Obama’s real preferences are instead for brief puff appearances on favorable, celebrity TV and radio shows that tend to enfeeble rather than sharpen his own analysis. And even those are rare, given his propensity to offer gaffes (in this regard, the “you didn’t build that” and “the private sector is doing fine” sort are as frequent as or more common than the far more notorious fare from Joe Biden). In such an attenuated career, we forget that Obama’s prior debate appearances have been rare, and against undistinguished debaters in group fashion during the Democratic primary and John McCain, and, in fact, were themselves largely just workmanlike and just enough to get by. His real and only political interests (and skills) are in caricaturing opponents, in a sort of trash-talking sports fashion (“you’re likeable enough, Hilary,” “fat-cat banker,” “corporate jet owner,” the limb-lopping, tonsil-pulling physicians, etc.) or in whipping up a crowd (“get in their faces,” “gun to a knife fight,” “punish our enemies,” etc.)
Yet perhaps the reason for Obama’s reluctance to face questions and counter-argument was not just that Obama is not very good at it and resents doing his homework (“a drag”), and not just that his economic and foreign policy records are dismal and would be hard to defend under scrutiny, but largely that he has had scant need to work on debating or sharpening his analytical skills — given the investment of the media and popular culture in his success.
An often distracted and diffident Obama has astutely understood that his own fortunes were in some strange way a referendum on the liberal sensibilities of legions of neurotic but influential elites.

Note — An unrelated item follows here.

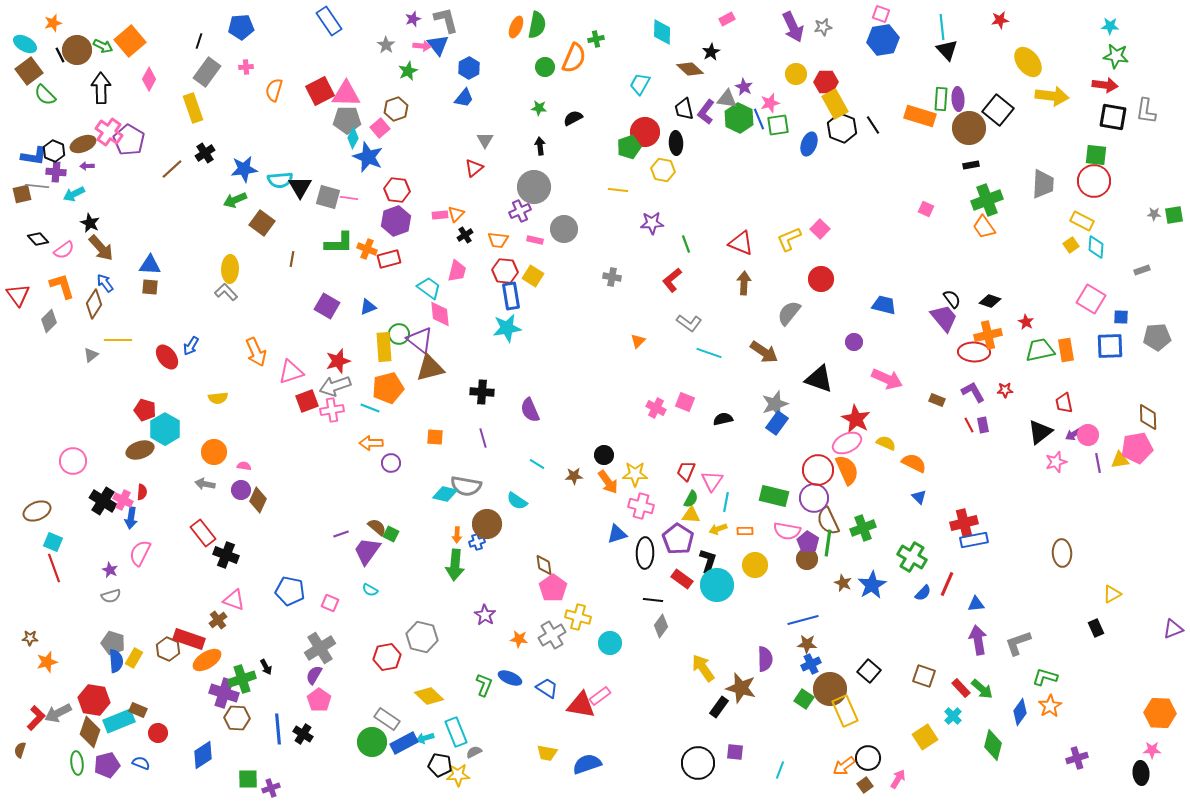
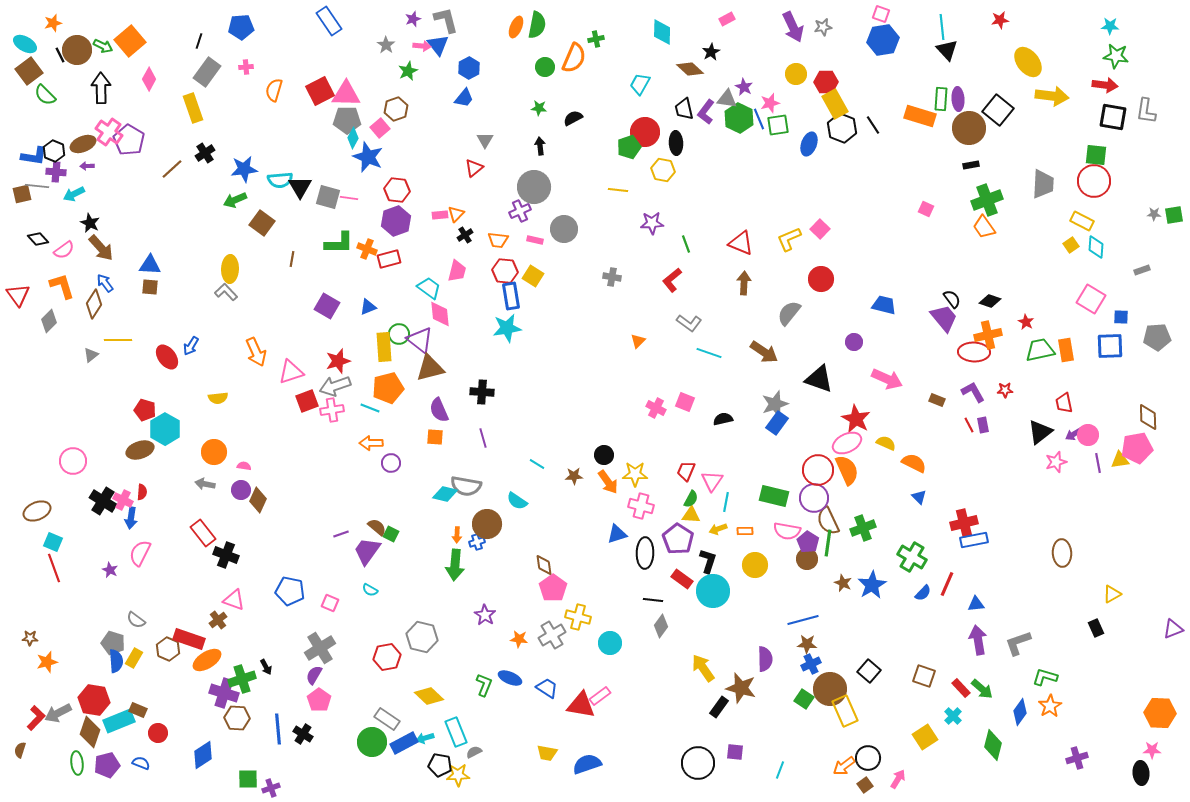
purple semicircle at (530, 410): moved 91 px left
cyan circle at (717, 585): moved 4 px left, 6 px down
gray semicircle at (111, 596): moved 25 px right, 24 px down; rotated 54 degrees clockwise
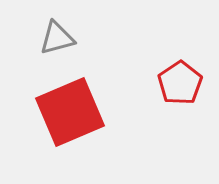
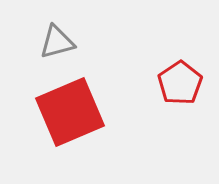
gray triangle: moved 4 px down
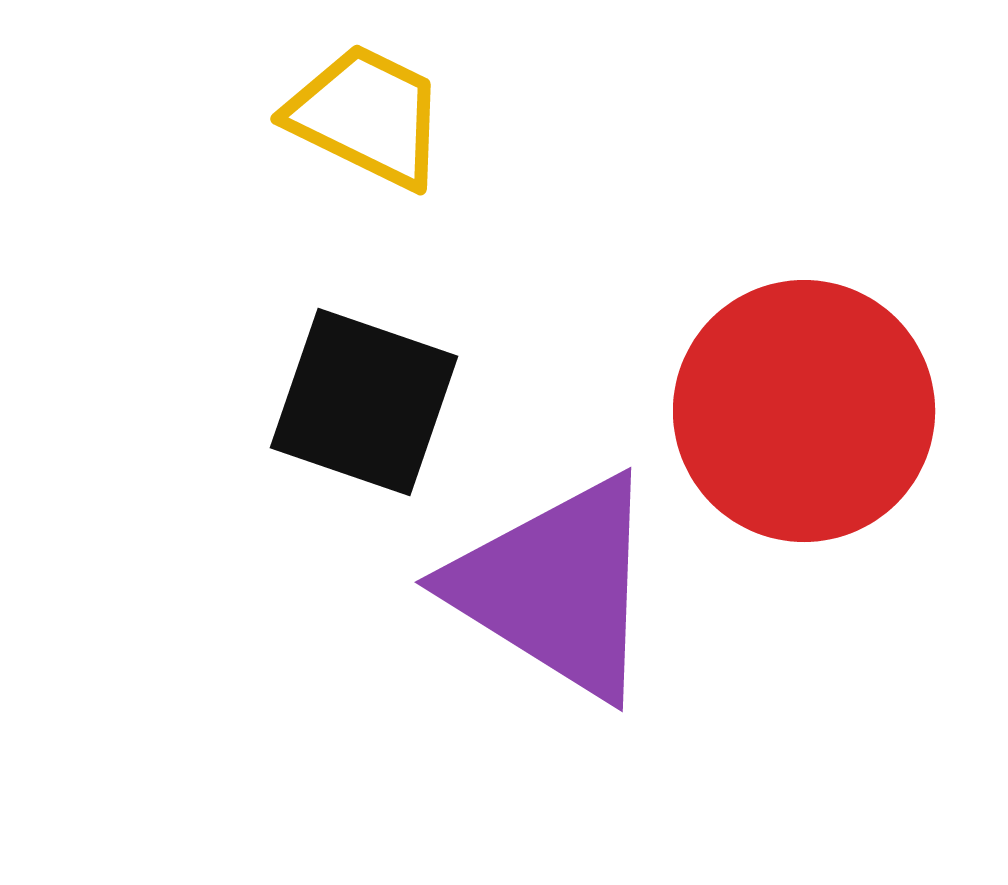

That realization had excused him from much of the mundane worries of other politicians — almost as if problematic things like polls, government statistics, laws surrounding lay-off notices, or controversies (from Fast and Furious to the Libya consulate disaster) would all be properly adjusted by others more interested in his success than he in his own.
How else could he be so recklessly careless in his effusive praise of the odious racist Rev. Wright, or so patently insincere in his demagogic and racialist rants before largely African-American audiences? How else could he simultaneously demonize the Bush anti-terrorism protocols while embracing or expanding nearly all of them, or so clearly provide his own arguments (e.g., deficit will be cut in half, if he hasn’t solved the problem, he would be a one-term president, etc.?) against himself?
Does all this mean that Obama cannot bounce back a bit in the next two debates? Not really.
Expectations have changed after the greatest audience in the history of presidential debates saw a veritable empty suit — or empty chair — on stage, without a helpful media follow-up question, or a “make no mistake about it” refrain to be had. Over 60 million now expect little at all from their president in the debate, so Obama will benefit from dismal expectations by just showing up as the incumbent and being addressed as “Mr. President.” The pressure on Romney to be even more impressive mounts. The realization that another rant by a liberal commentator could cement the reputation of Obama as an incompetent and add to the image of a hopelessly inept president will temper post-debate media anger. The moderator cannot afford to be laissez-faire in the fashion of Jim Lehrer, and will prove far more partisan. The media pressure to discount the importance of the debates themselves will increase.
But despite all that, the nation has now seen that the conservative critique of Barack Obama — fluff without substance — was frighteningly accurate.